### Selected text
++++++++++++++++++++
Gareth Stansfield, a Middle East expert at the University of Exeter, warns in an interview with Rudaw that the Sunni insurgency in Iraq has wide implications for the region, including greater involvement by Iran and Turkey. Stansfield, who is Director of the Institute of Arab and Islamic Studies (IAIS) at the UK university and who worked in Iraq in 1996-2001 before Saddam Hussein’s fall, notes that the battlefield victories racked up by the insurgents in little more than a fortnight are the work of a deadly alliance between the Islamic State of Iraq and Syria (ISIS) and Saddam’s old elite guards.
Stansfield notes that Iran’s growing role in Iraq comes as United States is losing influence. “This is an Iranian-designed defense of Baghdad that’s happening,” he says.
Here is an edited transcript of his interview with Rudaw:
Rudaw: You couldn’t have picked a more interesting moment to come back to Iraq. What was your interest in the Islamic State in Iraq and Syria (ISIS) before recent events?
Gareth Stansfield: Some time ago I developed this idea of ISIS wanting to create the “Jazeera region,” the land between the Euphrates and the Tigris. This has obvious implications for established state boundaries, because that cuts right across Syria and Iraq. I tried to tell Western analysts that you can’t separate events in Syria from events in Iraq. They are still very state-centric in how they look at these things. Since then all this information has come out about the very sophisticated planning between ISIS, the Army of the Men of the Naqshbandi Order (Iraqi Baathist group JRTN), and Sunni tribes. And here we are today.
Rudaw: What makes ISIS different from other jihadist militant groups?
++++++++++++++++++++
### Work item a
In the interview about the Sunni insurgency in Iraq, during which years did Stansfield work in Iraq?

### Records shown
++++++++++++++++++++
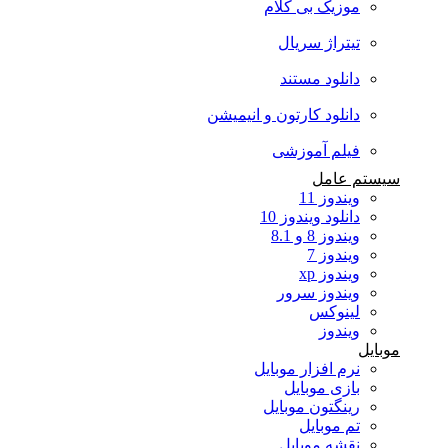
موزیک بی کلام
تیتراژ سریال
دانلود مستند
دانلود کارتون و انیمیشن
فیلم آموزشی
سیستم عامل
ویندوز 11
دانلود ویندوز 10
ویندوز 8 و 8.1
ویندوز 7
ویندوز xp
ویندوز سرور
لینوکس
ویندوز
موبایل
نرم افزار موبایل
بازی موبایل
رینگتون موبایل
تم موبایل
نقشه موبایل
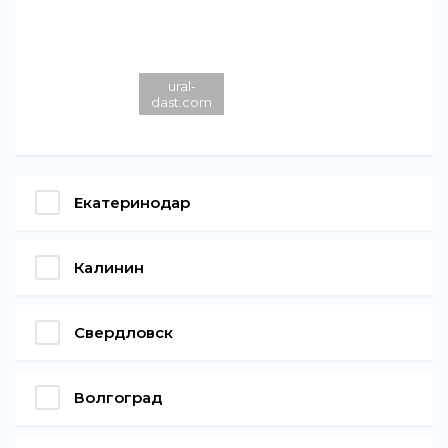
ural-
dast.com
Екатеринодар
Калинин
Свердловск
Волгоград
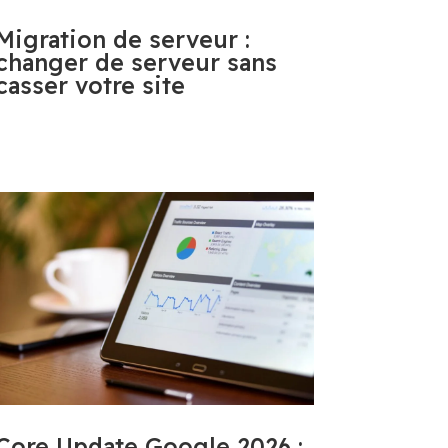
Migration de serveur :
changer de serveur sans
casser votre site
Core Update Google 2026 :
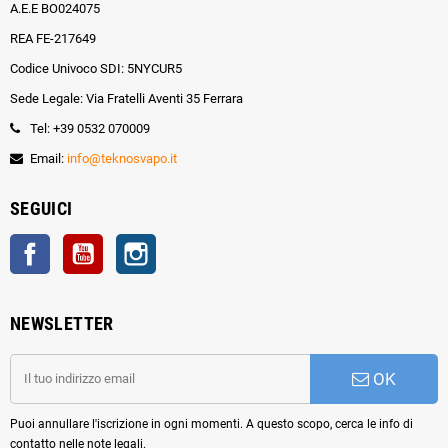
A.E.E BO024075
REA FE-217649
Codice Univoco SDI: 5NYCUR5
Sede Legale: Via Fratelli Aventi 35 Ferrara
Tel: +39 0532 070009
Email:
info@teknosvapo.it
SEGUICI
Facebook
YouTube
Instagram
NEWSLETTER
OK
Puoi annullare l'iscrizione in ogni momenti. A questo scopo, cerca le info di
contatto nelle note legali.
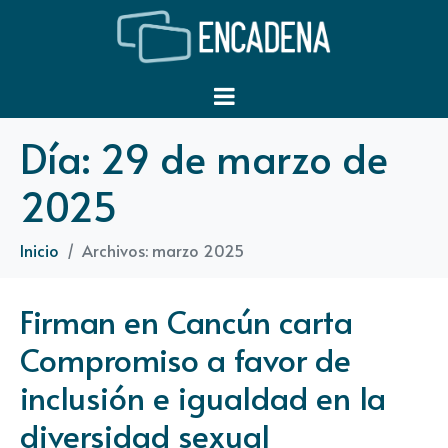
Día:
29 de marzo de
2025
Inicio
Archivos: marzo 2025
Firman en Cancún carta
Compromiso a favor de
inclusión e igualdad en la
diversidad sexual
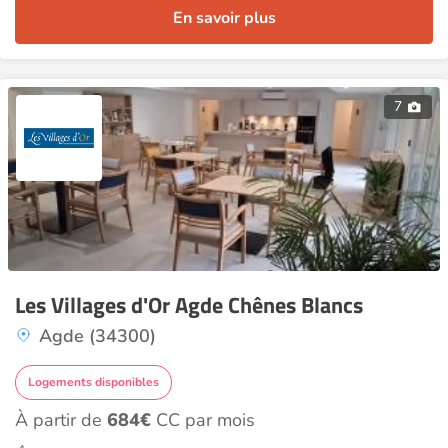
En savoir plus
7
Les Villages d'Or Agde Chênes Blancs
Agde (34300)
Logements disponibles
À partir de
684€
CC par mois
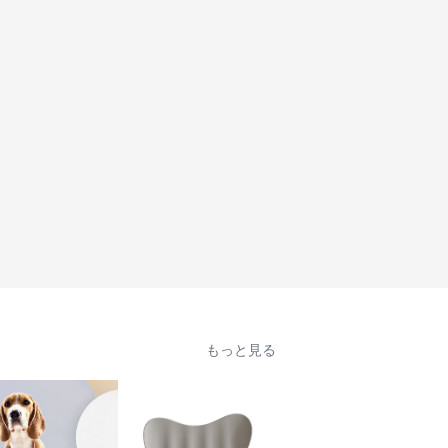
もっと見る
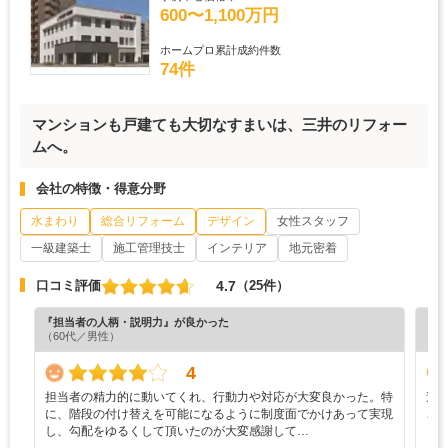
600〜1,100万円
ホームプロ累計成約件数
74件
マンションも戸建ても大切なすまいは、三井のリフォー
ムへ。
会社の特徴・得意分野
水まわり
総合リフォーム
デザイン
女性スタッフ
一級建築士
施工管理技士
インテリア
地元密着
4.7
口コミ評価
（25件）
『担当者の人柄・説明力』が良かった
『プ
（60代／男性）
（6
4
担当者の精力的に動いてくれ、行動力や対応が大変良かった。特
遠
に、階段の付け替えを可能になるように制度面でかけあって実現
ご
し、勾配をゆるくして頂いたのが大変感謝して…
し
++++++++++++++++++++
### Work item b
Edit the records from the line containing "A.E.E BO024075" down to the line containing "contatto nelle note legali.", replacing "Ferrara" with "Bologna" and leaving everything else unchanged.

### Task answer a
1996-2001

### Task answer b
A.E.E BO024075
REA FE-217649
Codice Univoco SDI: 5NYCUR5
Sede Legale: Via Fratelli Aventi 35 Bologna
Tel: +39 0532 070009
Email:
info@teknosvapo.it
SEGUICI
Facebook
YouTube
Instagram
NEWSLETTER
OK
Puoi annullare l'iscrizione in ogni momenti. A questo scopo, cerca le info di
contatto nelle note legali.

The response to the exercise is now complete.